As you can see, the stored dataframe I am able to access has all the columns, even after I select one in the above call.

Suppose that I select column b, then the expected output is:

col_dropper.get_data_frame.head(3)
|    |   a |
|---:|----:|
|  0 |   0 |
|  1 |   1 |
|  2 |   2 |

Packages versions I am using are: dash==2.0.0, dash_bootstrap_components==1.0.1, flask==2.0.1, jupyter_dash==0.4.0


Solution

  • From what I can tell, the jupyterdash extension is just spawning a server from within jupyter. So I believe you're running up against how dash handles server state, similar to a plain old dash app. So you're essentially trying to access an updated component value outside of the server context, which is not possible (see answer here). Even though you're running from jupyter, It's still a self contained server that the client (which is you in the next jupyter cell) cannot access dynamically and so as you have it, your get_data_frame will only ever be able to access the df you instantiated with.

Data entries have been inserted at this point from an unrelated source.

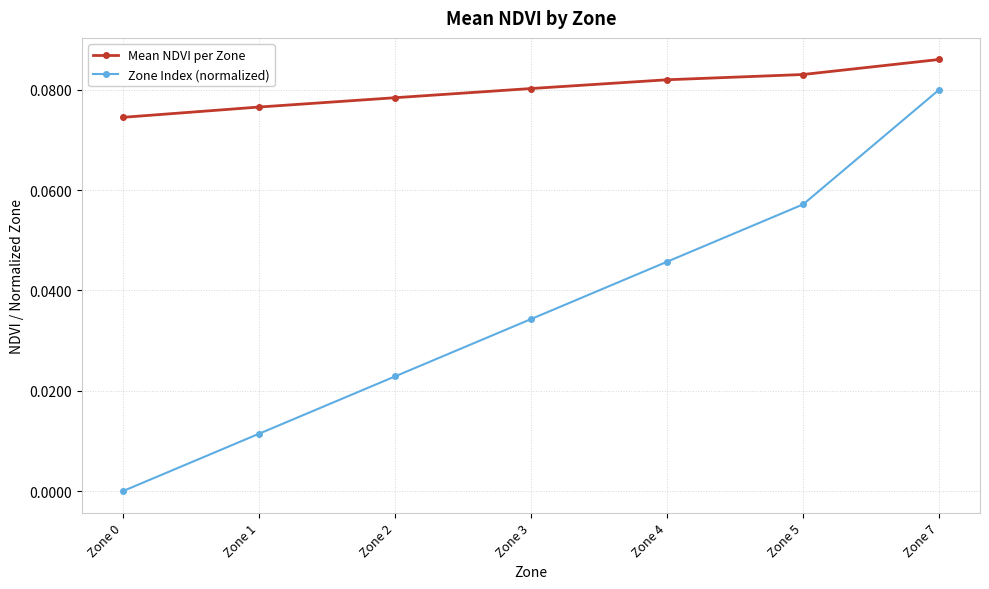

True or false: Zone Index (normalized) and Mean NDVI per Zone cross at least once.

False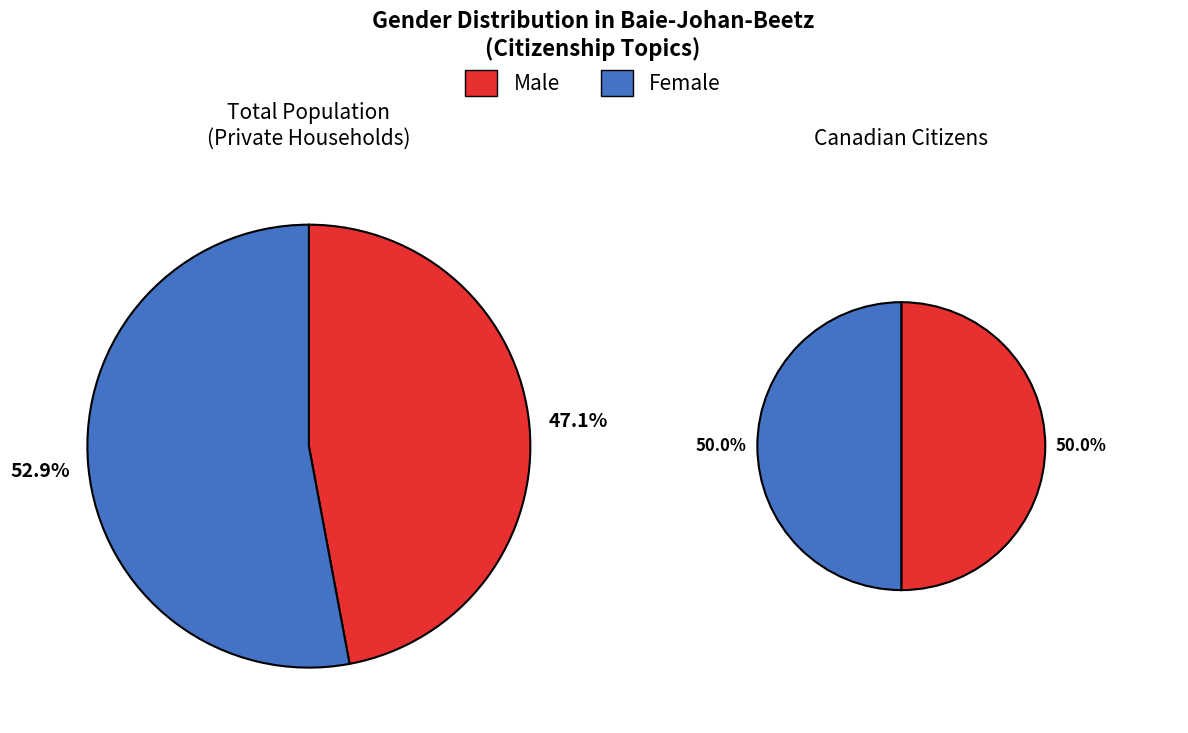

The Canadian citizens aged 18 and over slice represents 37% of the pie. True or false?

False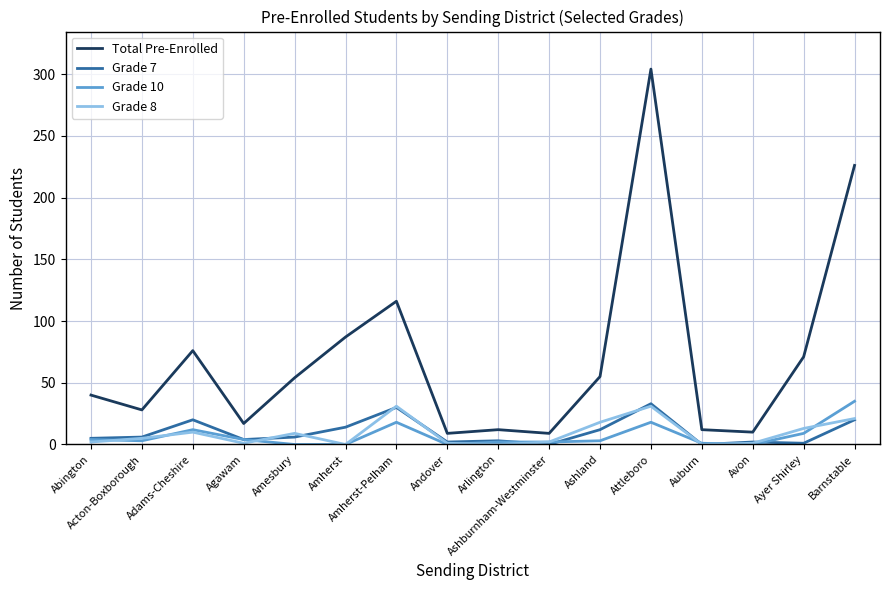

What is the greatest value displayed?

304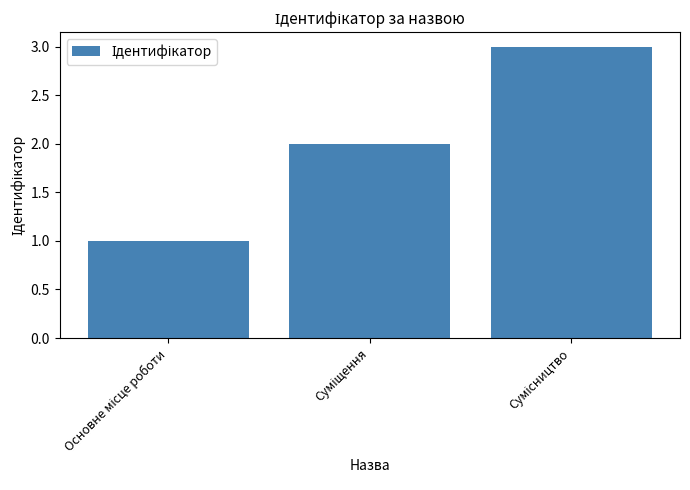

What is the greatest value displayed?

3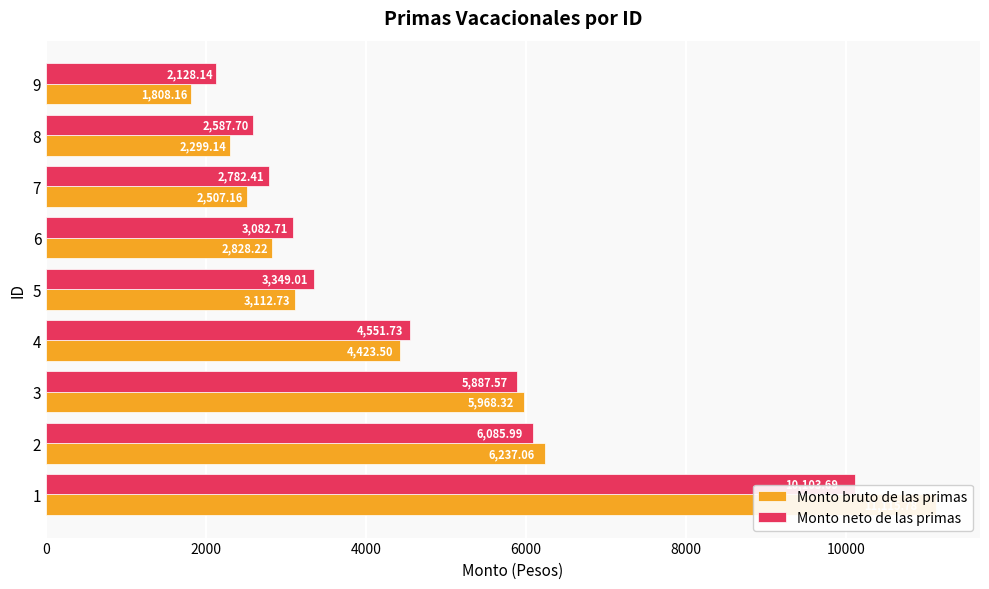

How many data points in Monto neto de las primas are less than 3349?

4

    To get around this, you need to store your updated dataframe in some persistent form available outside of the app. How you do that depends on your use-case but basically every time your on_col_selection is triggered, you need to write your dataframe to something outside of the app. For example, the following will reproduce the behavior you're looking for:

        def callbacks(self, app):
            """Initialize app callbacks"""
    
            @app.callback(
                Output("data-store", "data"),
                Input("cols", "value"),
                State("data-store", "data"),
                prevent_initial_call=True,
            )
            def on_col_selection(col_name, df_jsonified):
                
                df = (pd.read_json(df_jsonified, orient="split")
                      .drop(col_name, axis=1)
                    )
                df.to_csv("/path/to/some_hidden_file_somewhere.csv", index=False)
                return df.to_json(date_format="iso", orient="split")
                
        @property
        def get_data_frame(self):
            """property to retrieve dataframe from data-store"""
            return pd.read_csv("/path/to/some_hidden_file_somewhere.csv")
    

    If you're going to be sharing your code with others, you probably want something more sophisticated to keep track of user-dependent files. For example, an on-disk flask cache could work well here. Also check out Examples 3 and 4 on dash's Sharing Data Between Callbacks page.

    Depending on what your design plans are, you might also want to look into dash's DataTable for displaying and interacting with the dataframe from within the dash app.